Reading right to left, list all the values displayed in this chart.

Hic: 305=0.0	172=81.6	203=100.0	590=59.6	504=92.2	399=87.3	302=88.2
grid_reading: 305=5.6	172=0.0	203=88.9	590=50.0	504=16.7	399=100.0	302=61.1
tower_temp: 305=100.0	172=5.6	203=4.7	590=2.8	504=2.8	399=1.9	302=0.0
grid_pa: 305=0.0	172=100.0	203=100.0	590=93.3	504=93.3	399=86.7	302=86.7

...

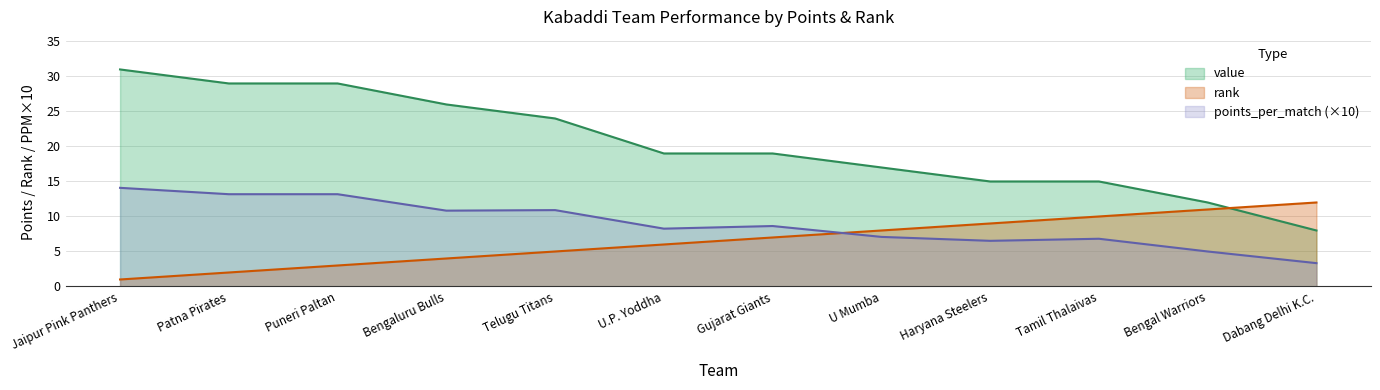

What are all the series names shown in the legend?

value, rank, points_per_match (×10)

==

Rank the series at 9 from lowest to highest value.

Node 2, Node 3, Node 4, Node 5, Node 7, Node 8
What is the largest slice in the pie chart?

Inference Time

• Problem requirements:
Can you write out, word for word, the part of the data that opens with the line containing "What are all" and closes with the line containing "value, rank, points_per_match (×10)", with both of those lines included?

• Answer to this task:
What are all the series names shown in the legend?

value, rank, points_per_match (×10)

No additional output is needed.